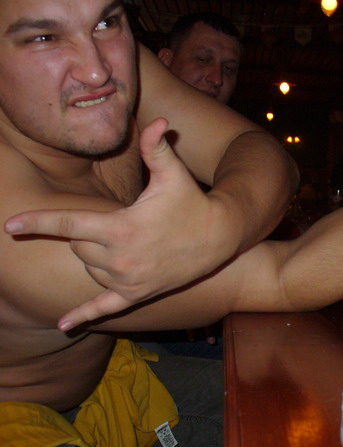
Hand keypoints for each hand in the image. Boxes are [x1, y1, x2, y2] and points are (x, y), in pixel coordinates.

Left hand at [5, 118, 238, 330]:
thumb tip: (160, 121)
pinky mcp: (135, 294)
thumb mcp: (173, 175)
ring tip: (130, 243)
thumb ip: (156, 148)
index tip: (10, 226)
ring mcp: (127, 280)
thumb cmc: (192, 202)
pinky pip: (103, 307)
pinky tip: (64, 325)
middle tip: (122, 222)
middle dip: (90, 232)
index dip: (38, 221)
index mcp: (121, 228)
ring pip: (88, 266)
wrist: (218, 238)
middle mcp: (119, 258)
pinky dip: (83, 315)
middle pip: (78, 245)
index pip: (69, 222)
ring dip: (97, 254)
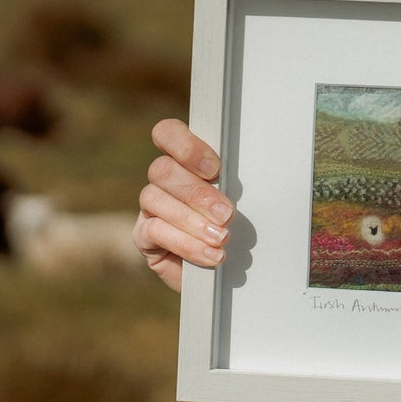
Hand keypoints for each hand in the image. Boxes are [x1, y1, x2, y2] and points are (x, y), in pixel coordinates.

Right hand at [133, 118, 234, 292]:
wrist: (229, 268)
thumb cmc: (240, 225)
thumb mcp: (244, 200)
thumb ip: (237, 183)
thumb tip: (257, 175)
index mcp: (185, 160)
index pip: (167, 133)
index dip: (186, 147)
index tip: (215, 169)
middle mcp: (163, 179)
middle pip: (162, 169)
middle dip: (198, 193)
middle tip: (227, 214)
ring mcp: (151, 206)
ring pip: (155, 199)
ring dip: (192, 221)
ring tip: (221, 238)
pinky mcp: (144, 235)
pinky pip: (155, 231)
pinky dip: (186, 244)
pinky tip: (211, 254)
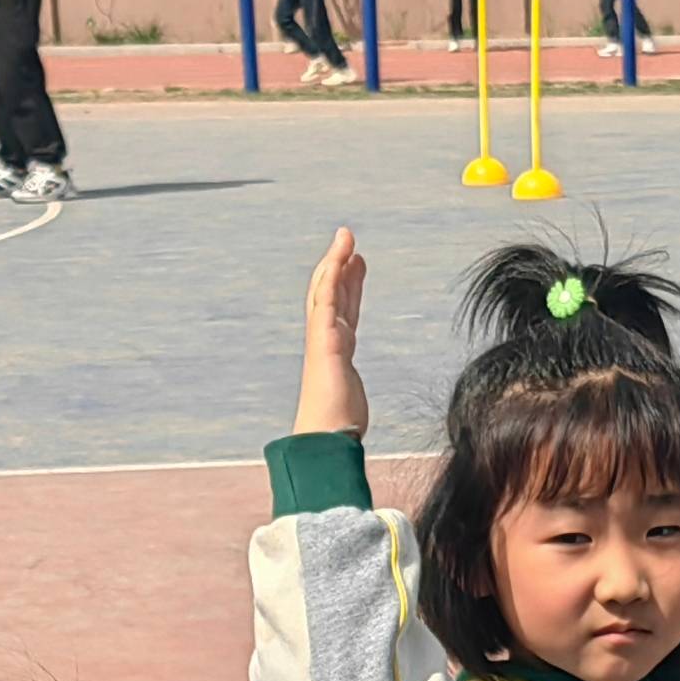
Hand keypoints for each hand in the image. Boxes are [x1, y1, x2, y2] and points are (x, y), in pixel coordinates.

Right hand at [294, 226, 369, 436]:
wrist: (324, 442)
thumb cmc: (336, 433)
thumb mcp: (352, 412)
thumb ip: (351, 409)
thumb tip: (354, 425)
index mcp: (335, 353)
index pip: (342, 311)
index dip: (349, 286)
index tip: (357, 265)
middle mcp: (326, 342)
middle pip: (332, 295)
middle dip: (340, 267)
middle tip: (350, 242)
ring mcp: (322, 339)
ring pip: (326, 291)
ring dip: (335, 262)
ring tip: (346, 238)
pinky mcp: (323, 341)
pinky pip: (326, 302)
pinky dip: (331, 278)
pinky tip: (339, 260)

...

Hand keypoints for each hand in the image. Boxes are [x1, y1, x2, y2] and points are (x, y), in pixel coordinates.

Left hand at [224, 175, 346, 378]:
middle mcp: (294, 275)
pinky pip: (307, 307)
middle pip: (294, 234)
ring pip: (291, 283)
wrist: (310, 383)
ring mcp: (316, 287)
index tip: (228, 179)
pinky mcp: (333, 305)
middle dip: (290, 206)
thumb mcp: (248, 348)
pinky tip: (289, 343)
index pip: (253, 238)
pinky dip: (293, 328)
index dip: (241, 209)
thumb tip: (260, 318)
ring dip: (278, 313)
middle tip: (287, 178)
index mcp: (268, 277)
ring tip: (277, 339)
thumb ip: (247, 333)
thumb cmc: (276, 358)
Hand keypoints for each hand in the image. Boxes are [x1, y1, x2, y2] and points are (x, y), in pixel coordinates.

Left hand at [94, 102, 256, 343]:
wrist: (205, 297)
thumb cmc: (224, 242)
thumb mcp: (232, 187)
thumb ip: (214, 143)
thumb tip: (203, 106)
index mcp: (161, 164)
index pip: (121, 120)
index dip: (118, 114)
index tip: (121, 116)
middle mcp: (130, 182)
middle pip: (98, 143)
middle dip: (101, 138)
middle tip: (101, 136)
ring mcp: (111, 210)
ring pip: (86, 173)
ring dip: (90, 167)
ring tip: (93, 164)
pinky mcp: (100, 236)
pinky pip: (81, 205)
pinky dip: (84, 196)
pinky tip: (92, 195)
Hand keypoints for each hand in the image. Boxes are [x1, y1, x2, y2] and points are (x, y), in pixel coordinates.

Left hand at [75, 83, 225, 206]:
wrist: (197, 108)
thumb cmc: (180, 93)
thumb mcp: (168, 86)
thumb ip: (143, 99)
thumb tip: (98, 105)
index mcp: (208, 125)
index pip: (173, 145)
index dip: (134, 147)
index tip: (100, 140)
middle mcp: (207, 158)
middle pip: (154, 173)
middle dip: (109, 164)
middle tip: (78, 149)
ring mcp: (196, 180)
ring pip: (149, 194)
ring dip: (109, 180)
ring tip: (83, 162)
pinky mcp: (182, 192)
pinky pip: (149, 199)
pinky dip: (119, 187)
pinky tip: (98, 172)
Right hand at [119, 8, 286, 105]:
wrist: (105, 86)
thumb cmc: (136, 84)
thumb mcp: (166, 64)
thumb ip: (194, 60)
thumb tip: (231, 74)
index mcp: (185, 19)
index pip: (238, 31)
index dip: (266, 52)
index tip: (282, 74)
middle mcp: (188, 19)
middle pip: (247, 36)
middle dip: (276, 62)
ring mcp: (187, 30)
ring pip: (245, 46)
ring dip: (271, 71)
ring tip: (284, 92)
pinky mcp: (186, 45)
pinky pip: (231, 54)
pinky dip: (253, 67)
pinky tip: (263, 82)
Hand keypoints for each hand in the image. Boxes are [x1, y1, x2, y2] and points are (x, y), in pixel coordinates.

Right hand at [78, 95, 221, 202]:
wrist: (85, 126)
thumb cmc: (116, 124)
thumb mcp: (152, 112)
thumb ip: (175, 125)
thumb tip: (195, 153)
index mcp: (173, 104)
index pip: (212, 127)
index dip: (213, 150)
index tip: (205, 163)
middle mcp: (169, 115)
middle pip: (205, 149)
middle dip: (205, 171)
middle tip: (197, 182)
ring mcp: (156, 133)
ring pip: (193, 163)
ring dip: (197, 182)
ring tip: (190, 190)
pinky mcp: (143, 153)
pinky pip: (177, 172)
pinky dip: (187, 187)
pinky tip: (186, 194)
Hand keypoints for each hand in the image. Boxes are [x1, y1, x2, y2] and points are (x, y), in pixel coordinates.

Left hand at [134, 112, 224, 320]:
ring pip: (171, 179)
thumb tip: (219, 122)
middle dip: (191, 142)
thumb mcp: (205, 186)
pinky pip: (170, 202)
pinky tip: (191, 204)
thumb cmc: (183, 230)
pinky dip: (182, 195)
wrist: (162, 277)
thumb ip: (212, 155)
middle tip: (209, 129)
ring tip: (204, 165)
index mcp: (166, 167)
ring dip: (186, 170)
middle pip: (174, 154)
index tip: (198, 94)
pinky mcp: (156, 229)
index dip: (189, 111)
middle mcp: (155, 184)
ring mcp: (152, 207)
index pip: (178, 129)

**DESCRIPTION OF THE TASK**.
Exactly as written above, retype the lines starting at the one holding "index mcp: (121, 228)" and ending at the one holding "thumb ip: (351, 409)", both included, but not the pictures.

**YOUR SOLUTION**.
index mcp: (121, 228)
ring pip: (88, 266)
wrist: (218, 238)
middle mcp: (119, 258)
pinky dip: (83, 315)
middle pip: (78, 245)
index pip: (69, 222)
ring dip: (97, 254)
Hand keypoints for each hand in the image. Boxes are [x1, y1, x2, y2] and points are (x, y), in pixel coordinates.

Right hand at [133, 118, 234, 292]:
wrist: (229, 268)
thumb cmc: (240, 225)
thumb mcp: (244, 200)
thumb ip: (237, 183)
thumb tip: (257, 175)
index mcp: (185, 160)
index pip: (167, 133)
index dip: (186, 147)
index tip: (215, 169)
middle mcp: (163, 179)
middle pip: (162, 169)
middle dip: (198, 193)
middle tip: (227, 214)
ring mcp: (151, 206)
ring pip: (155, 199)
ring dip: (192, 221)
ring tip: (221, 238)
pinky mcp: (144, 235)
pinky pip: (155, 231)
pinky dip: (186, 244)
pinky tip: (211, 254)
Hand keypoints for each hand in the image. Boxes are [x1, y1, x2, y2] and points are (x, y), in pixel coordinates.

Right hand at [294, 226, 369, 436]:
wrist: (324, 442)
thumb cmc: (336, 433)
thumb mcp: (352, 412)
thumb ip: (351, 409)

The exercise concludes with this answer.